**Data entries:**
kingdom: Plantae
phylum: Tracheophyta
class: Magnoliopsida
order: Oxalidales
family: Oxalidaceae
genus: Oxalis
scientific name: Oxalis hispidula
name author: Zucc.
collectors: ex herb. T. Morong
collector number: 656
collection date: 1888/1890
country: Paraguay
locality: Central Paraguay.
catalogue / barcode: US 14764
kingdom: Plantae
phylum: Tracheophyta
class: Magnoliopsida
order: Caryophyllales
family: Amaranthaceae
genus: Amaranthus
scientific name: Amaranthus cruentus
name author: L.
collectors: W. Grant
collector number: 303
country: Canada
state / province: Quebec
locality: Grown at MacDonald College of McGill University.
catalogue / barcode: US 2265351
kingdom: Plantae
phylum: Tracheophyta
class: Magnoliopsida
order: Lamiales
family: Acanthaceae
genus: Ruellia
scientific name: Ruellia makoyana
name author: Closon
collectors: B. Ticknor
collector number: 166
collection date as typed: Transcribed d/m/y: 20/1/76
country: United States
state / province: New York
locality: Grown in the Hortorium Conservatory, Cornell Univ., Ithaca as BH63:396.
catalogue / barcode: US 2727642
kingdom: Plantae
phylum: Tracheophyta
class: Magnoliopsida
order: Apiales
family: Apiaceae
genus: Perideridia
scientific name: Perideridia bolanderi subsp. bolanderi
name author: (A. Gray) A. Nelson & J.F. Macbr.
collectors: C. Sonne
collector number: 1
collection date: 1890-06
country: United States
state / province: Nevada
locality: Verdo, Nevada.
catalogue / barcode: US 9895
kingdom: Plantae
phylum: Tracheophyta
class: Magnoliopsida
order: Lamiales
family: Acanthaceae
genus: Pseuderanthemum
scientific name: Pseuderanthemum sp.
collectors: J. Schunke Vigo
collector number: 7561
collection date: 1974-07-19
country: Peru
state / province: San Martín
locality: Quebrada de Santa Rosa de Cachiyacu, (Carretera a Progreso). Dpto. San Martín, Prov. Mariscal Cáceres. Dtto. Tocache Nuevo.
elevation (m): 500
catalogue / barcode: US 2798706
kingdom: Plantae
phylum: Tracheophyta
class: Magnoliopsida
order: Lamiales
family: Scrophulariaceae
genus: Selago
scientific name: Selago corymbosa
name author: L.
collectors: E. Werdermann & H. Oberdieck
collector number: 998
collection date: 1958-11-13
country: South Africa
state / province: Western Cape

**Task details:** Copy the stretch of the data above from the line containing "state / province: Quebec" through the line containing "collector number: 166", with both of those lines included.

**Complete response:**
state / province: Quebec
locality: Grown at MacDonald College of McGill University.
catalogue / barcode: US 2265351
kingdom: Plantae
phylum: Tracheophyta
class: Magnoliopsida
order: Lamiales
family: Acanthaceae
genus: Ruellia
scientific name: Ruellia makoyana
name author: Closon
collectors: B. Ticknor
collector number: 166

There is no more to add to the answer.